__Activity__
Find the word "складу" in the data, then copy each line where it is found.

Extracted records section start

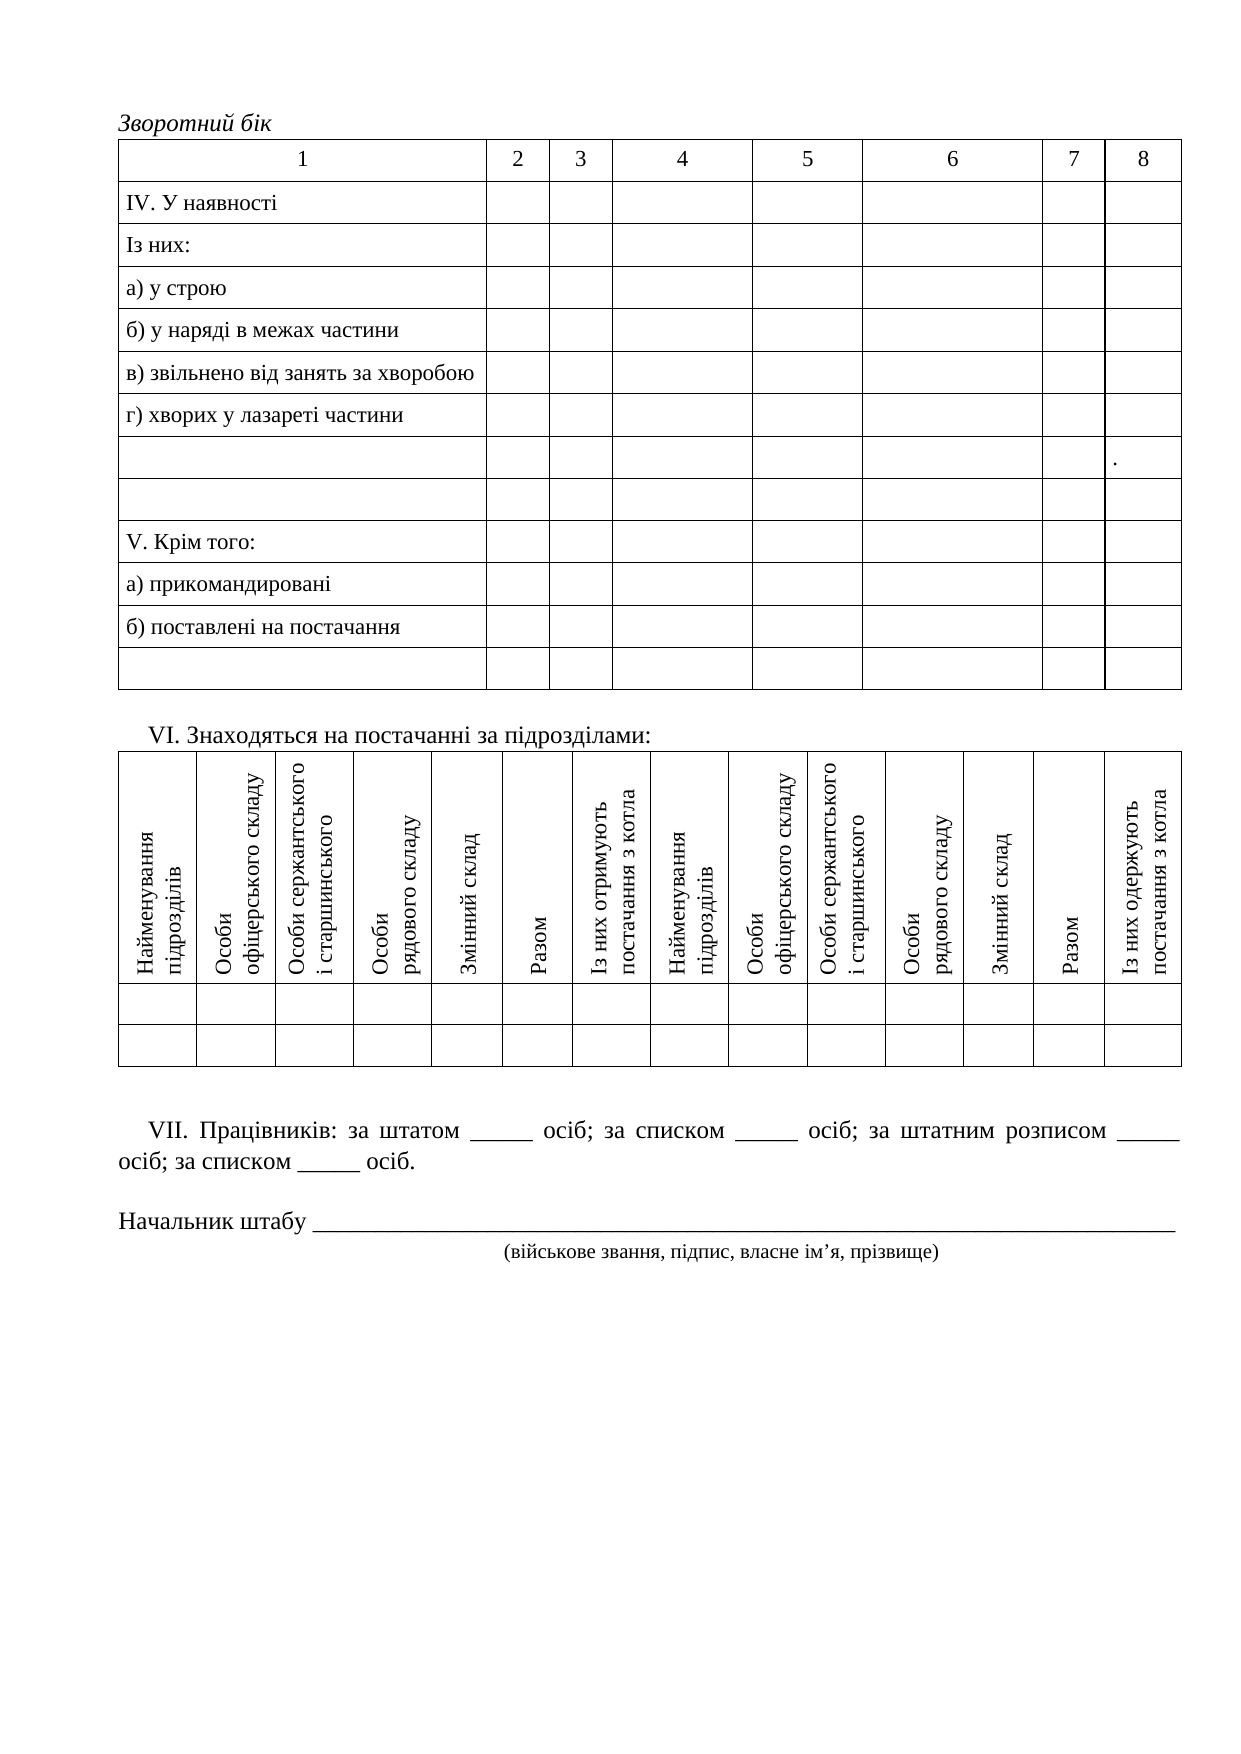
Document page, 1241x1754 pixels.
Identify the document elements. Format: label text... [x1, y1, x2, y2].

table_header Разом [1034, 752, 1104, 983]
table_cell [550, 309, 612, 351]
table_cell IV. У наявності [119, 182, 486, 223]
table_cell [753, 309, 862, 351]
table_cell а) прикомандировані [119, 563, 486, 604]
table_header Особи офіцерського складу [197, 752, 275, 983]
table_cell [1043, 606, 1104, 647]
table_header Найменування підрозділів [651, 752, 728, 983]
table_cell [1043, 521, 1104, 562]
table_cell [119, 1025, 196, 1066]
table_cell [550, 606, 612, 647]
table_cell [1106, 394, 1181, 436]
table_cell [863, 563, 1042, 604]
text VII. Працівників: за штатом _____ осіб; за списком _____ осіб; за штатним розписом _____ осіб; за списком _____ осіб. [118, 1115, 1181, 1175]
table_cell [863, 267, 1042, 308]
text (військове звання, підпис, власне ім’я, прізвище) [262, 1239, 1181, 1263]
table_cell [613, 521, 752, 562]
table_cell [487, 563, 549, 604]
table_cell [1043, 563, 1104, 604]
table_cell [753, 648, 862, 689]
table_cell [651, 984, 728, 1024]
table_cell [1106, 309, 1181, 351]
table_cell [886, 984, 963, 1024]
table_cell [487, 479, 549, 519]
table_cell [651, 1025, 728, 1066]
table_cell [964, 1025, 1033, 1066]
table_cell [432, 1025, 502, 1066]
table_cell [573, 984, 650, 1024]
table_cell [1106, 352, 1181, 393]
table_cell [613, 563, 752, 604]
table_cell [1105, 1025, 1181, 1066]
table_cell [613, 267, 752, 308]
text Зворотний бік [118, 108, 1181, 137]
table_cell [613, 394, 752, 436]
table_header Особи сержантського і старшинського складу [276, 752, 353, 983]
table_header 6 [863, 140, 1042, 181]
table_cell [1043, 182, 1104, 223]
table_cell [753, 437, 862, 478]
table_cell [808, 984, 885, 1024]
table_cell [487, 224, 549, 266]
table_cell [1043, 309, 1104, 351]
table_cell [753, 224, 862, 266]
table_header 2 [487, 140, 549, 181]
table_header Особи рядового складу [886, 752, 963, 983]
table_cell V. Крім того: [119, 521, 486, 562]
table_cell [1043, 224, 1104, 266]
table_cell [354, 984, 431, 1024]
table_cell [863, 437, 1042, 478]
table_cell [1043, 394, 1104, 436]
text VI. Знаходяться на постачанні за підрозділами: [118, 720, 1181, 749]
table_header Особи рядового складу [354, 752, 431, 983]
table_cell [613, 309, 752, 351]
table_cell [197, 984, 275, 1024]
table_cell б) поставлені на постачання [119, 606, 486, 647]
table_cell [197, 1025, 275, 1066]
table_cell [1106, 224, 1181, 266]
table_cell [487, 267, 549, 308]
table_cell [886, 1025, 963, 1066]
table_cell [753, 521, 862, 562]
table_cell [753, 267, 862, 308]
table_cell б) у наряді в межах частини [119, 309, 486, 351]
table_cell [487, 394, 549, 436]
table_cell [550, 394, 612, 436]
table_cell [1106, 563, 1181, 604]
table_cell [550, 437, 612, 478]
table_header Змінний склад [432, 752, 502, 983]
table_cell [1105, 984, 1181, 1024]
table_cell [119, 479, 486, 519]
table_cell [1034, 1025, 1104, 1066]
table_header Особи сержантського і старшинського складу [808, 752, 885, 983]
table_cell [1106, 521, 1181, 562]
table_cell [808, 1025, 885, 1066]
table_cell [1043, 352, 1104, 393]
table_cell . [1106, 437, 1181, 478]
table_cell г) хворих у лазареті частини [119, 394, 486, 436]
table_cell [753, 352, 862, 393]
table_cell [503, 1025, 572, 1066]
table_cell [550, 563, 612, 604]
table_cell [863, 352, 1042, 393]
table_cell [613, 224, 752, 266]
table_cell [503, 984, 572, 1024]
table_cell [753, 182, 862, 223]
table_cell [863, 394, 1042, 436]
table_header 7 [1043, 140, 1104, 181]
table_cell [1043, 479, 1104, 519]
table_cell [613, 182, 752, 223]
table_cell [964, 984, 1033, 1024]
table_cell [729, 1025, 807, 1066]
table_cell [1106, 648, 1181, 689]
table_cell [753, 606, 862, 647]
table_cell [613, 479, 752, 519]
table_cell [119, 984, 196, 1024]
table_header Із них отримують постачання з котла [573, 752, 650, 983]
table_cell [613, 648, 752, 689]
text Начальник штабу _____________________________________________________________________ [118, 1206, 1181, 1235]
table_header 4 [613, 140, 752, 181]
table_cell [1043, 267, 1104, 308]
table_cell [863, 648, 1042, 689]
table_cell [1106, 479, 1181, 519]
table_cell [753, 394, 862, 436]
table_cell [863, 309, 1042, 351]
table_cell [550, 267, 612, 308]
table_header Змінний склад [964, 752, 1033, 983]
table_header Особи офіцерського складу [729, 752, 807, 983]
table_cell [613, 437, 752, 478]
table_cell [119, 648, 486, 689]
table_header Разом [503, 752, 572, 983]
table_cell [550, 352, 612, 393]
table_cell [753, 563, 862, 604]
table_cell [487, 182, 549, 223]
table_cell [487, 437, 549, 478]
table_cell [863, 224, 1042, 266]
table_cell [550, 224, 612, 266]
table_cell [1043, 437, 1104, 478]
table_cell [550, 648, 612, 689]
table_cell [119, 437, 486, 478]
table_cell [1043, 648, 1104, 689]
table_cell [432, 984, 502, 1024]
table_cell Із них: [119, 224, 486, 266]
table_cell [550, 521, 612, 562]
table_cell [487, 352, 549, 393]
table_cell [487, 606, 549, 647]
table_cell [276, 984, 353, 1024]
table_cell [1106, 606, 1181, 647]
table_cell [863, 521, 1042, 562]
table_header Найменування підрозділів [119, 752, 196, 983]
table_cell [573, 1025, 650, 1066]
table_header Із них одержують постачання з котла [1105, 752, 1181, 983]
table_cell [550, 182, 612, 223]
table_cell [276, 1025, 353, 1066]
table_cell [487, 521, 549, 562]
table_cell [613, 352, 752, 393]
table_cell [1106, 182, 1181, 223]
table_cell в) звільнено від занять за хворобою [119, 352, 486, 393]
table_cell [354, 1025, 431, 1066]
table_cell [863, 479, 1042, 519]
table_cell [729, 984, 807, 1024]
table_cell [863, 182, 1042, 223]
table_header 5 [753, 140, 862, 181]
table_cell [613, 606, 752, 647]
table_cell [753, 479, 862, 519]
table_cell а) у строю [119, 267, 486, 308]
table_cell [550, 479, 612, 519]
table_cell [487, 648, 549, 689]
table_header 3 [550, 140, 612, 181]
table_cell [863, 606, 1042, 647]
table_cell [1034, 984, 1104, 1024]
table_header 1 [119, 140, 486, 181]
table_cell [487, 309, 549, 351]
table_header 8 [1106, 140, 1181, 181]
table_cell [1106, 267, 1181, 308]
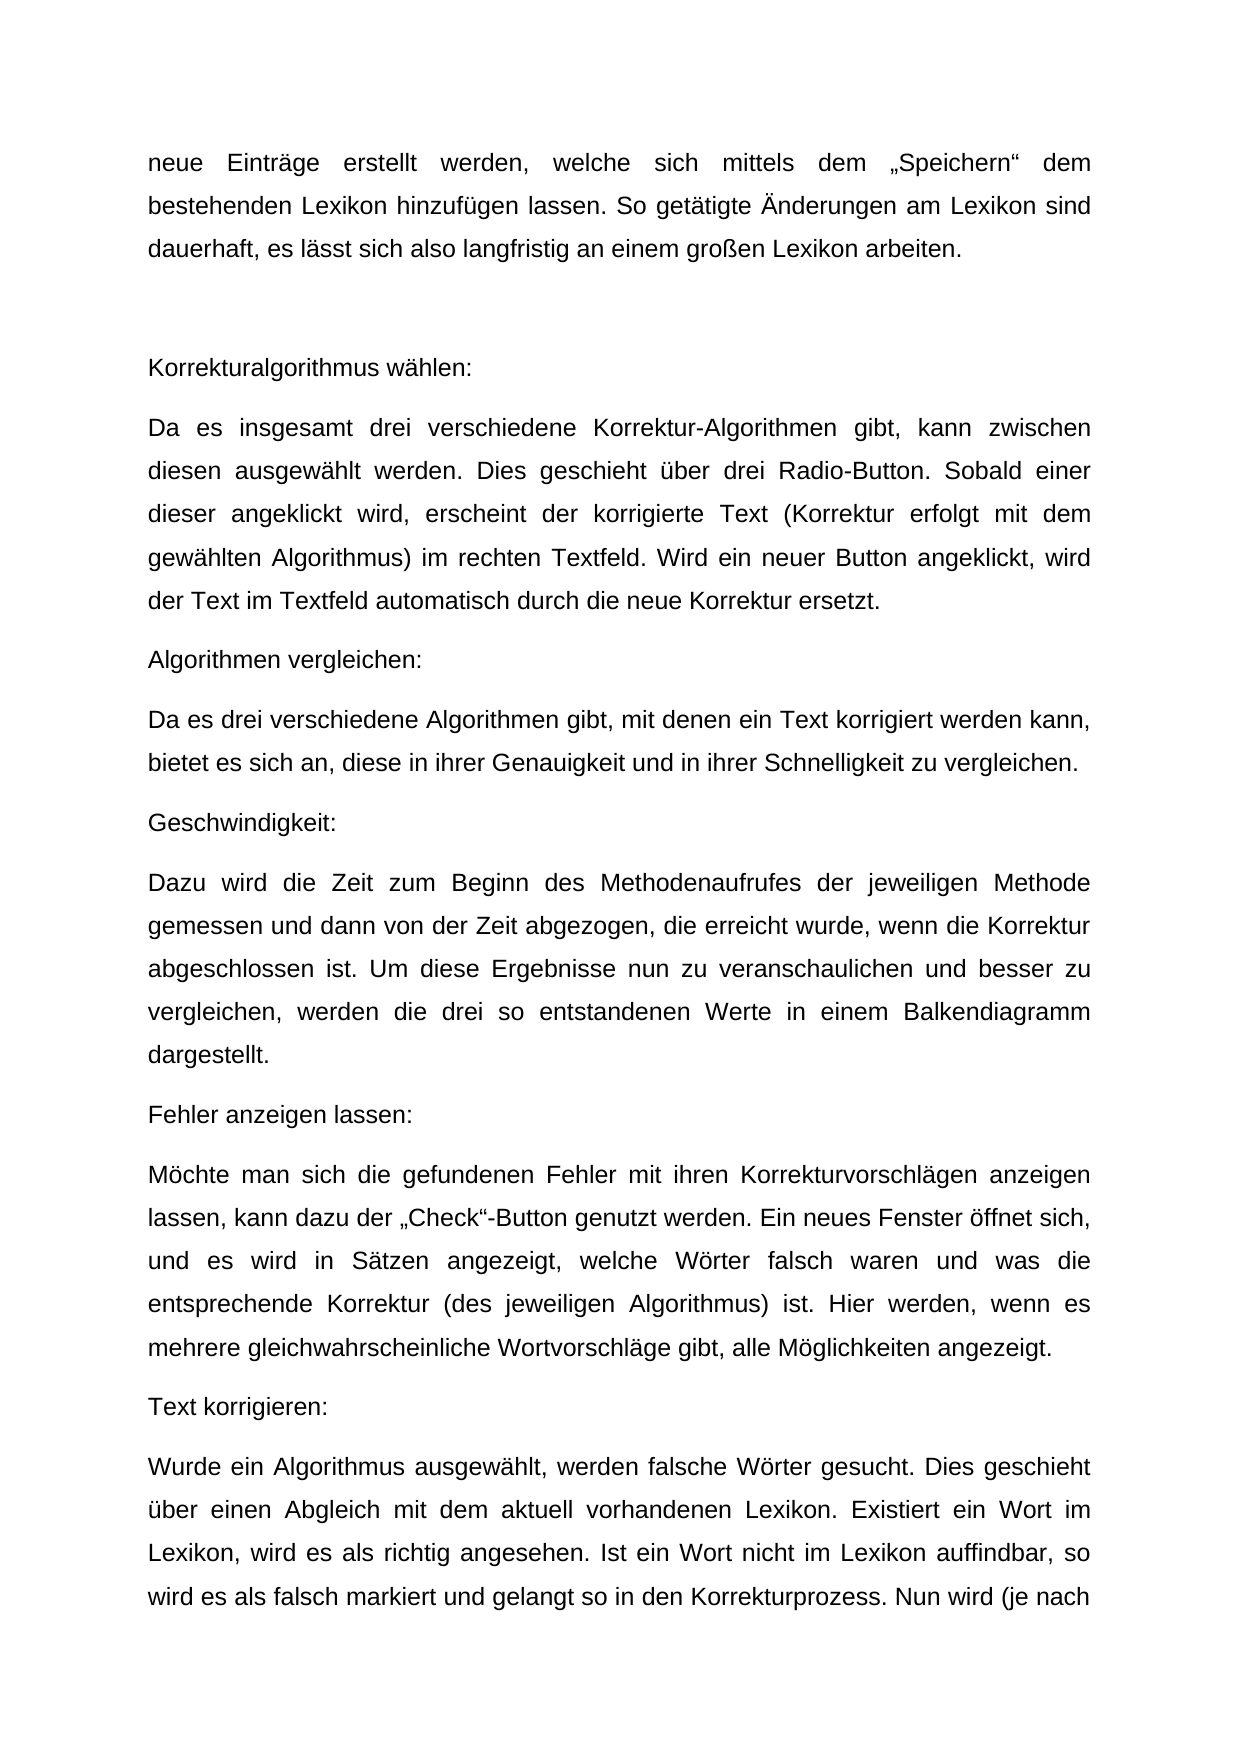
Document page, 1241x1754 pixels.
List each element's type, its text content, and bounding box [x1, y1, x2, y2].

Extracted records section end

__Answer__
table_header Особи офіцерського складу [197, 752, 275, 983]
table_header Особи сержантського і старшинського складу [276, 752, 353, 983]
table_header Особи рядового складу [886, 752, 963, 983]
table_header Особи рядового складу [354, 752, 431, 983]
table_header Особи сержантського і старшинського складу [808, 752, 885, 983]
table_header Особи офіцерського складу [729, 752, 807, 983]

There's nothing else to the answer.